健康を確保して維持する必要があるとき、最も重要なのは食習慣です。食習慣が不規則だと健康が損なわれます。「抑制なし、成功なし」という金言があります。抑制、管理、制限は、どの段階でも遵守する必要のあるものです。人は野獣のような舌の振る舞いを抑制すべきです。840万種の生物のうち、人間以外のすべての生物は母なる自然から提供される食物で生きています。自然のままの食物を、もっと自分の口に合うように、もっと見た目や触感や匂いがよくなるようと、揚げたり、冷凍したり、混ぜたり、砕いたり、浸けたりしているのは、人間だけです。この貪欲の結果が、不健康と衰弱です。実際には、自然が提供している自然のままの食材のほうが有益だということを、人間は理解すべきです。加熱すると、栄養分を生み出している食材の生命力が失われ、人間に力と効果的な働きを与えることができなくなります。老化が早まり、若さの持つ快活さを失います。
舌の要求を満たし、1日に3、4回も重い食事をするのは、体重を増やすのに役立つだけです。規則正しく、制限して食べることは、人が自分の義務を果たすことを可能にさせます。
人は誰もが巡礼者であり、体は休憩所
不健康のもう一つの重要な原因は、休まらない心です。人はひっきりなしに心配などの種に悩まされています。不安から解放されることがありません。なぜでしょう? それは人が自分を体と同一視しているからです。人はどうやって今の体を手に入れたのでしょう? 過去の自分の行動や行為によってです。それらは何が原因でなされたのでしょう? それらを引き起こしたのは、愛と憎しみという対の引力です。それらはどのようにして生じたのでしょう? それらは二元のもつれ、対極のもつれから生じました。では、なぜ人はそれらの罠にかかってしまうのでしょうか? 真理を、一なるものを、知らないからです。
あなたは、誰もが巡礼者であり、どの人の人生も解脱という町への旅の一つの段階にすぎないということがわかっていなければなりません。体は、巡礼中に私たちが短時間滞在する休憩所です。心は、私たちが休憩する巡礼宿の仲居や番頭です。番頭を巡礼宿の主人や所有者であるかのように扱うべきではありません。
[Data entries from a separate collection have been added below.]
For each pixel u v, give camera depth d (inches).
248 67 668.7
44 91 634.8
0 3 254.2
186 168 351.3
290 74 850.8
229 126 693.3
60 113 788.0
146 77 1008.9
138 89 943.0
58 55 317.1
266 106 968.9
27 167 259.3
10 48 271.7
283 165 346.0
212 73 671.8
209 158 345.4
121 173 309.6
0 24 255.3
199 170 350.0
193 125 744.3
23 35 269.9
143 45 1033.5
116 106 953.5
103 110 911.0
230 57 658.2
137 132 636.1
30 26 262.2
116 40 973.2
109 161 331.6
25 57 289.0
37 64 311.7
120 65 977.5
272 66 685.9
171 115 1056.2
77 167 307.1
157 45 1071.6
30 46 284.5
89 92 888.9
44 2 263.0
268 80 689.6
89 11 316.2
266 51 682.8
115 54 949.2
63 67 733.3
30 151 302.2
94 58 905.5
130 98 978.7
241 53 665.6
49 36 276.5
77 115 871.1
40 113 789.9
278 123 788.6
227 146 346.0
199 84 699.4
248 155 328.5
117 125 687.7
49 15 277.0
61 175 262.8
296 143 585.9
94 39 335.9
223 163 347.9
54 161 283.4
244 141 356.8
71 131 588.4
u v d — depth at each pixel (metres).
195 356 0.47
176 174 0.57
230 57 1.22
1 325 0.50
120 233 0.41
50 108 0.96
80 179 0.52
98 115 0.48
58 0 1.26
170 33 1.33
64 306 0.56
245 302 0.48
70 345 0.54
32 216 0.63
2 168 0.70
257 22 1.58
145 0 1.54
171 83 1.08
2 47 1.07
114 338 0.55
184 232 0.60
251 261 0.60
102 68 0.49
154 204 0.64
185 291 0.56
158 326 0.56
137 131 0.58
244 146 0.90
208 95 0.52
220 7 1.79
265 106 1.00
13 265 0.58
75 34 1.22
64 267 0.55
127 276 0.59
ただし、私たちには、自分が滞在する権利のある宿が損傷したり汚れたりしないように注意する義務があります。宿と宿の備品を大切にし、番頭を丁寧に扱う必要があります。
巡礼者は、首をかしげたくなるような心の行動によって、助けられるか、邪魔されるかします。心は縦糸と横糸のようなものであり、何かに対する欲望や渇望を持っていて、何かを得ようとしたり、失うことを避けたりします。欲望は執着から生まれ、たいていが迷妄の結果です。欲望は心をゆがめ、傷つけます。欲望は心を興奮させ続けます。貯水池の水に石が落とされると、水面は穏やかではなくなります。もしそこに欲望の雨がひっきりなしに降ったなら、かわいそうに、心〔貯水池〕も休まりません。
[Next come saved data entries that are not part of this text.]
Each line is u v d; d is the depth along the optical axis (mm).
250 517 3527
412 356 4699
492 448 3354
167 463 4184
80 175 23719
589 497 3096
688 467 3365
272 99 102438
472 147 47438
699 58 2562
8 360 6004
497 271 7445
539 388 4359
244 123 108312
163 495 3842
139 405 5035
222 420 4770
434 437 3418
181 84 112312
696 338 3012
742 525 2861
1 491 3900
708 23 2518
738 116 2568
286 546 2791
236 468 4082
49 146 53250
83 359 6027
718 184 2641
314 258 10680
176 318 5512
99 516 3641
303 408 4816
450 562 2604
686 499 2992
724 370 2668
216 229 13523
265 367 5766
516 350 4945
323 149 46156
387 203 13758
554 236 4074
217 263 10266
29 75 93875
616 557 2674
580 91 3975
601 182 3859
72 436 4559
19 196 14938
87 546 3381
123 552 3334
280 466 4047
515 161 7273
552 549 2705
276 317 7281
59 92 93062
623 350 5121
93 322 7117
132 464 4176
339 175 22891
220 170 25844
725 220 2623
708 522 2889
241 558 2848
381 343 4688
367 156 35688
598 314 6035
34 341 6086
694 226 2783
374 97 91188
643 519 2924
人のアートマ〔真我〕から生じる至福は、実のところ、ブッディ〔理知〕という水路の助けを借りて、貯水池である心に貯蔵されるべきものです。それが至福本来の働きです。けれども、もし貯水池にたくさんの亀裂や裂け目、つまり、五感が存在すると、至福は四方に漏れて、貯水池は干上がってしまいます。五感の飢えを満たそうとすると、心は揺れ、ゆがみます。心は五感の主人です。それが心の正当な役割です。五感は使用人です。主人が使用人に仕える時、主人は自尊心を失くし、すべての人の敬意を失います。
健康は善い思いにかかっている
ラーマーヤナの物語の中で、王妃は侍女の利己的なはかりごとに身を任せ、その結果、主人であったダシャラタ王は命を失いました。王妃の命の息吹そのものであったラーマは森に流され、実の息子には縁を切られ、アヨーディヤー王国からの厳しい非難を我が身に招きました。この話は寓話です。ダシャラタ王は、5つの知覚器官と5つの行動器官、つまり10の馬車、「ダシャ(10の)ラタ(馬車)」を有する人間の体です。ダシャラタ王は、心という王妃と結婚し、心は召し使いの言うなりになり、破滅をもたらしました。
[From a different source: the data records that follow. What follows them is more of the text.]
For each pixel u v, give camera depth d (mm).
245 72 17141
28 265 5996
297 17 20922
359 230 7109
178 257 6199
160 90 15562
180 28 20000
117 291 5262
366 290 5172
体と心の病気や障害のあらゆる原因を克服する1つの効果的な方法があります。それは自分のアートマの実在を自覚することです。それは愛の高揚と光をもたらすでしょう。なぜなら、ひとたび自分はアートマだということがわかると、その人はすべての人の中に同一のアートマを認識し、すべての人の喜びと悲しみを分かち合い、すべての人の強さと弱さを共有するからです。全人類の幸福と繁栄を願う時、人はそれを目指して道を選んで人々を導く知恵と力に恵まれます。その人は誰の中にも神を見ます。その人のあらゆる行いは、神への捧げものと同じように、清らかで、誠実で、神聖なものとなります。
健康は薬に頼るものではありません。善い言葉、善い振る舞い、善い見方、善い思い――健康にはこれらが不可欠です。自分の悪い思いや悪い感情で病気になったなら、強力な薬や高価な薬でさえ、いったい何ができるでしょう? 一方、高潔な生活、有益な思考、崇高な理想、正しい行いは、健康を与えるのみならず、さらに貴重なものである、アートマ アーナンダ、すなわち、実在そのものの至福の意識さえも、与えることができるのです。
*この御講話の日付はSathya Sai Speaksには11月20日と書かれていますが、正しくは10月20日です。